While the movie is just as awesome a spectacle as his previous outings and the teasers and trailers would have you believe, Interstellar commits the classic epic sin of taking itself far too seriously. Every line is clunkily fraught with meaning, every tiny event carries a camera-lingering significance that just gets a bit much after a while.

Sure, Matthew McConaughey has to save the whole world and everything, but is there no time for even just a little fun along the way?

The Earth is in turmoil, all the crops are dying of blight and everyone is doomed, so admittedly, it’s not a particularly cheery premise. In the midst of this is McConaughey’s ponderous farmer Cooper, who should have been a NASA astronaut and engineer, but now struggles to grow corn like everybody else.

In fact, things are so utterly focused on growing food that any other kind of progress or investment has halted. The only machines around are for farming or helping to farm – there aren’t even hospital machines anymore because saving people from dying in any way other than feeding them is apparently a waste of resources.

It’s all a bit bleak and mildly nonsensical, but hold up, there’s some M Night Shyamalan-style antics going on in Cooper’s daughter’s bedroom. Murph (Mackenzie Foy) is convinced it’s a ghost, but no, turns out, it’s gravity and gravity has a message, a message for Cooper. That message takes Cooper to his old mentor Professor Brant (Michael Caine), who’s putting together a mission to try to save everyone by finding them a new planet to live in.

NASA is still operating, it’s just a secret now and they’ve been working hard in their secret underground lair. And wouldn’t you know, Cooper was the best pilot he ever had, so he’s going to sign him up right now to captain the whole thing.

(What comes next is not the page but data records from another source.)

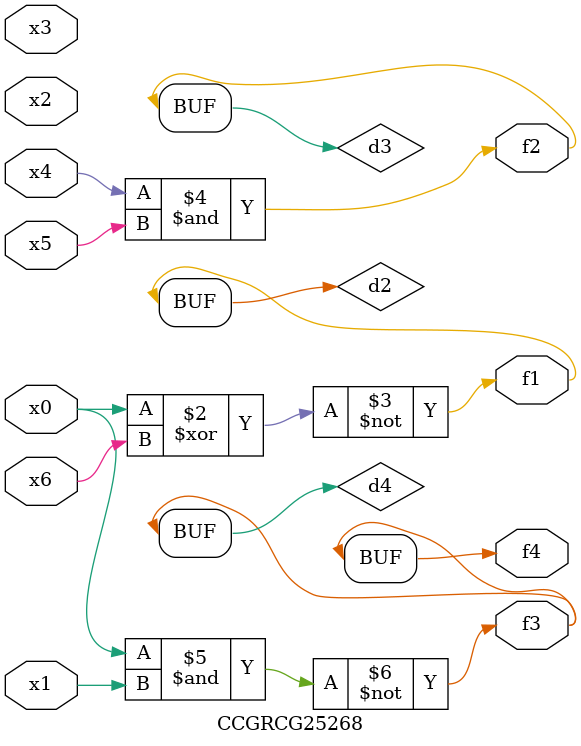
<source format=v>
module CCGRCG25268(
	input x0, x1, x2, x3, x4, x5, x6,
	output f1, f2, f3, f4
);

	wire d1, d2, d3, d4;

	nor (d1, x0);
	xnor (d2, x0, x6);
	and (d3, x4, x5);
	nand (d4, x0, x1);
	assign f1 = d2;
	assign f2 = d3;
	assign f3 = d4;
	assign f4 = d4;
endmodule

</source>
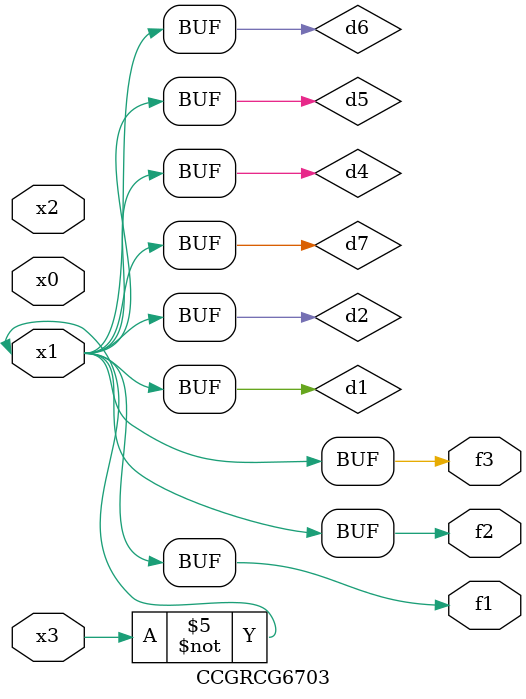
<source format=v>
module CCGRCG6703(
	input x0, x1, x2, x3,
	output f1, f2, f3
);

	wire d1, d2, d3, d4, d5, d6, d7;

	not (d1, x3);
	buf (d2, x1);
	xnor (d3, d1, d2);
	nor (d4, d1);
	buf (d5, d1, d2);
	buf (d6, d4, d5);
	nand (d7, d4);
	assign f1 = d6;
	assign f2 = d7;
	assign f3 = d6;
endmodule

</source>
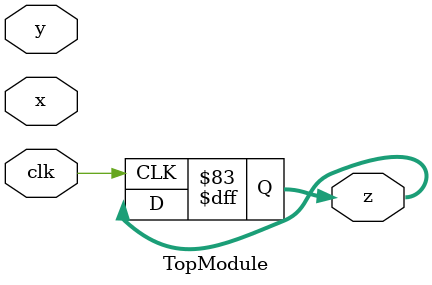
<source format=sv>

module TopModule(
    // Input signals
    input clk,
    input x,
    input y,

    // Output signal
    output [1:0] z
);

    reg [1:0] internal_state;  // State of the internal state machine

    always @(posedge clk) begin
        if (clk == 1'b1) begin
            internal_state <= 2'b00;  // Reset to state 0
        end else if (internal_state == 3'b000 && x == 0 && y == 0) begin
            internal_state <= 3'b001;
            z <= 1'b1;
        end else if (internal_state == 3'b000 && x != 0 && y == 0) begin
            internal_state <= 2'b00;  // Reset to state 0
        end else if (internal_state == 3'b001 && x == 0 && y == 1) begin
            internal_state <= 2'b01;
            z <= 1'b1;
        end else if (internal_state == 3'b001 && x != 0 && y == 1) begin
            internal_state <= 3'b010;
            z <= 1'b0;
        end else if (internal_state == 3'b001 && x == 1 && y == 0) begin
            internal_state <= 3'b011;
            z <= 1'b1;
        end else if (internal_state == 3'b011 && x != 0 && y == 0) begin
            internal_state <= 2'b00;  // Reset to state 0
        end else if (internal_state == 3'b011 && x == 0 && y == 1) begin
            internal_state <= 3'b110;
            z <= 1'b0;
        end else if (internal_state == 3'b011 && x != 0 && y == 1) begin
            internal_state <= 2'b01; // Transition to state with low output
            z <= 1'b0;
        end else if (internal_state == 3'b110 && x == 0 && y == 1) begin
            internal_state <= 3'b111;
            z <= 1'b1;
        end else if (internal_state == 3'b111 && x != 0 && y == 1) begin
            internal_state <= 2'b10; // Transition to state with low output
            z <= 1'b0;
        end else if (internal_state == 3'b110 && x == 1 && y == 0) begin
            internal_state <= 3'b100;
            z <= 1'b1;
        end else if (internal_state == 3'b111 && x == 1 && y == 0) begin
            internal_state <= 2'b11; // Transition to state with high output
            z <= 1'b1;
        end else if (internal_state == 2'b00 && x != 0 && y == 0) begin
            internal_state <= 3'b001;
            z <= 1'b1;
        end else if (internal_state == 2'b01 && x == 0 && y == 1) begin
            internal_state <= 3'b111;
            z <= 1'b0;
        end else if (internal_state == 2'b10 && x != 0 && y == 1) begin
            internal_state <= 3'b100;
            z <= 1'b0;
        end else if (internal_state == 2'b11 && x == 0 && y == 1) begin
            internal_state <= 3'b010; // Transition to state with low output
            z <= 1'b0;
        end
    end

endmodule

// VERILOG-EVAL: errant inclusion of module definition

</source>
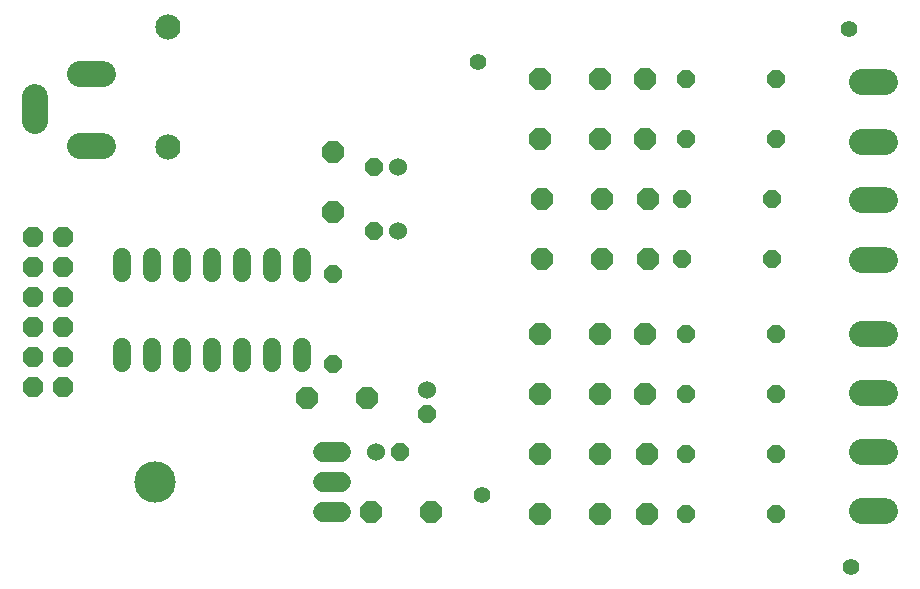
<source format=gbs>
G75*
%MOIN*%
%OFA0B0*%
%FSLAX25Y25*%
%IPPOS*%
%LPD*%
%AMOC8*
5,1,8,0,0,1.08239X$1,22.5*
%
%ADD10C,0.05524*%
%ADD11OC8,0.06000*%
%ADD12C,0.06000*%
%ADD13OC8,0.07100*%
%ADD14C,0.06000*%
%ADD15C,0.06800*%
%ADD16C,0.13800*%
%ADD17OC8,0.06800*%
%ADD18C,0.08600*%
%ADD19C,0.08674*%
%ADD20C,0.08400*%
D10*
X0166175Y0041800D03*
X0289300Y0018050D03*
X0164925Y0186175D03*
X0288675Y0197425D03*
D11*
X0264300Y0180550D03*
X0234300Y0180550D03*
X0234300Y0160550D03*
X0233050Y0140550D03*
X0233050Y0120550D03*
X0263050Y0120550D03*
X0263050Y0140550D03*
X0264300Y0160550D03*
X0264300Y0095550D03*
X0264300Y0075550D03*
X0234300Y0075550D03*
X0234300Y0095550D03*
X0234300Y0055550D03*
X0234300Y0035550D03*
X0264300Y0035550D03*
X0264300Y0055550D03*
X0148050Y0069050D03*
X0138925Y0056175D03*
X0116800Y0085550D03*
X0116800Y0115550D03*
X0130300Y0129925D03*
X0130300Y0151175D03*
D12*
X0138300Y0151175D03*
X0138300Y0129925D03*
X0148050Y0077050D03*
X0130925Y0056175D03*
D13*
X0128050Y0074300D03*
X0108050Y0074300D03*
X0129300Y0036175D03*
X0149300Y0036175D03*
X0185550Y0035550D03*
X0205550Y0035550D03*
X0221175Y0035550D03*
X0221175Y0055550D03*
X0205550Y0055550D03*
X0185550Y0055550D03*
X0185550Y0075550D03*
X0205550Y0075550D03*
X0220550Y0075550D03*
X0220550Y0095550D03*
X0205550Y0095550D03*
X0185550Y0095550D03*
X0186175Y0120550D03*
X0206175Y0120550D03*
X0221800Y0120550D03*
X0221800Y0140550D03*
X0206175Y0140550D03*
X0186175Y0140550D03*
X0185550Y0160550D03*
X0205550Y0160550D03*
X0220550Y0160550D03*
X0220550Y0180550D03*
X0205550Y0180550D03*
X0185550Y0180550D03*
X0116800Y0156175D03*
X0116800Y0136175D03*
D14*
X0106175Y0121275D02*
X0106175Y0116075D01*
X0096175Y0116075D02*
X0096175Y0121275D01*
X0086175Y0121275D02*
X0086175Y0116075D01*
X0076175Y0116075D02*
X0076175Y0121275D01*
X0066175Y0121275D02*
X0066175Y0116075D01*
X0056175Y0116075D02*
X0056175Y0121275D01*
X0046175Y0121275D02*
X0046175Y0116075D01*
X0046175Y0091275D02*
X0046175Y0086075D01*
X0056175Y0086075D02*
X0056175Y0091275D01*
X0066175Y0091275D02*
X0066175Y0086075D01*
X0076175Y0086075D02*
X0076175Y0091275D01*
X0086175Y0091275D02*
X0086175Y0086075D01*
X0096175Y0086075D02*
X0096175Y0091275D01*
X0106175Y0091275D02*
X0106175Y0086075D01*
D15*
X0113175Y0056175D02*
X0119175Y0056175D01*
X0119175Y0046175D02*
X0113175Y0046175D01*
X0113175Y0036175D02*
X0119175Y0036175D01*
D16*
X0057175Y0046175D03*
D17*
X0026800Y0078050D03*
X0016800Y0078050D03*
X0016800Y0088050D03*
X0026800Y0088050D03*
X0026800Y0098050D03*
X0016800Y0098050D03*
X0016800Y0108050D03*
X0026800Y0108050D03*
X0026800Y0118050D03*
X0016800Y0118050D03*
X0016800Y0128050D03*
X0026800Y0128050D03*
D18*
X0292900Y0120325D02*
X0300700Y0120325D01*
X0300700Y0140125D02*
X0292900Y0140125D01*
X0292900Y0159725D02*
X0300700Y0159725D01*
X0300700Y0179525D02*
X0292900Y0179525D01*
X0292900Y0095775D02*
X0300700Y0095775D01*
X0300700Y0075975D02*
X0292900Y0075975D01*
X0292900Y0056375D02*
X0300700Y0056375D01*
X0300700Y0036575D02*
X0292900Y0036575D01*
D19*
X0040112Y0158345D02*
X0032238Y0158345D01*
X0017277Y0166613D02*
X0017277Y0174487D01*
X0032238Y0182361D02*
X0040112Y0182361D01*
D20*
X0061800Y0198050D03*
X0061800Y0158050D03*
M02*

</source>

Despite how tired that sort of plotting is, it’s only mildly aggravating. McConaughey does the dreaming, slightly rubbish father role well and the young actors playing Murph and her brother Tom (Timothée Chalamet) are terrific, while John Lithgow is his dependably brilliant self as the kids’ maternal grandfather Donald. There are a few overwrought conversations on Earth, but they’re nothing compared to the hand-wringing over-egging the pudding that’s going to happen.

As soon as they hit the stratosphere and Caine’s voice starts intoning Dylan Thomas’ “Do not go gentle into that good night”, you know that the epic majesty and bleak desperation of the journey will not be allowed to speak for themselves – they’re going to be shouted from the rooftops after being telegraphed to the audience.

It’s not just that every moment has to be filled with meaning, there’s also a healthy dollop of over-sentimentality. Why does humanity deserve to survive? I’ll give you one guess. (It starts with L, in case you need the hint).

But even though Interstellar does everything it can to be overbearing, it still almost gets away with it, because it’s so breath-taking and so very, very cool. Like Alfonso Cuarón did with Gravity, Nolan puts in a huge effort to depict space as accurately as the plot and limitations of special effects allow and the result is truly amazing. Although there are a few hang-on-a-minute moments with the science as well, the whole point of the movie is that they’re supposed to be pushing the very boundaries of what we know, so it’s easy to get swept up along with them.

This movie is naturally an epic, because every scene is beautifully shot, from flowing fields of corn to alien vistas, so it’s a shame that Nolan felt the need to ham it up so much. He should have left more room for moments like the one where McConaughey tells robot AI T.A.R.S. to turn his humour setting down a few notches (all the best lines are from or about T.A.R.S.) and let the scenes speak for themselves.

But then, the dialogue is only so disappointing because the spectacle is so fantastic. This could have been an epically good movie instead of a good epic, but it’s still worth the price of the cinema ticket for those views.